> The task: The result should consist solely of the line containing "wall art: present [305,102,349,142]" and the lines that follow it below, each reproduced exactly, the last line included.

> Given entries:
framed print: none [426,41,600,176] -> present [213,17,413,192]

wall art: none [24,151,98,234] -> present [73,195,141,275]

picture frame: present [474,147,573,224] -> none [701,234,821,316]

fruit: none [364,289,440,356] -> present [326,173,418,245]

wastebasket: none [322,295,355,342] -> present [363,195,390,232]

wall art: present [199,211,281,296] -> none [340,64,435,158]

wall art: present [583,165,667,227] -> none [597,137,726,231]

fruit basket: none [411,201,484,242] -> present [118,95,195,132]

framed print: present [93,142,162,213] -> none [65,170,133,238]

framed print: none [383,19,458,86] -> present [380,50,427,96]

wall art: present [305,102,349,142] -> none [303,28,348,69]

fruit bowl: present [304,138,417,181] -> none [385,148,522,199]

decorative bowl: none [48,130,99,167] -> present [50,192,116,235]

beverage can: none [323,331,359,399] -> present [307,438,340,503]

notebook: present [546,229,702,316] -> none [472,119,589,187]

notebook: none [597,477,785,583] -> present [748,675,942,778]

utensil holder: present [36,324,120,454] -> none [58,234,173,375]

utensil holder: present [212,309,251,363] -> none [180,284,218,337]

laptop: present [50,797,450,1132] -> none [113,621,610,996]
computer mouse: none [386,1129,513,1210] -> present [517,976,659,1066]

> Response for this exercise:
wall art: present [305,102,349,142] -> none [303,28,348,69]

fruit bowl: present [304,138,417,181] -> none [385,148,522,199]

decorative bowl: none [48,130,99,167] -> present [50,192,116,235]

beverage can: none [323,331,359,399] -> present [307,438,340,503]

notebook: present [546,229,702,316] -> none [472,119,589,187]

notebook: none [597,477,785,583] -> present [748,675,942,778]

utensil holder: present [36,324,120,454] -> none [58,234,173,375]

utensil holder: present [212,309,251,363] -> none [180,284,218,337]

laptop: present [50,797,450,1132] -> none [113,621,610,996]
computer mouse: none [386,1129,513,1210] -> present [517,976,659,1066]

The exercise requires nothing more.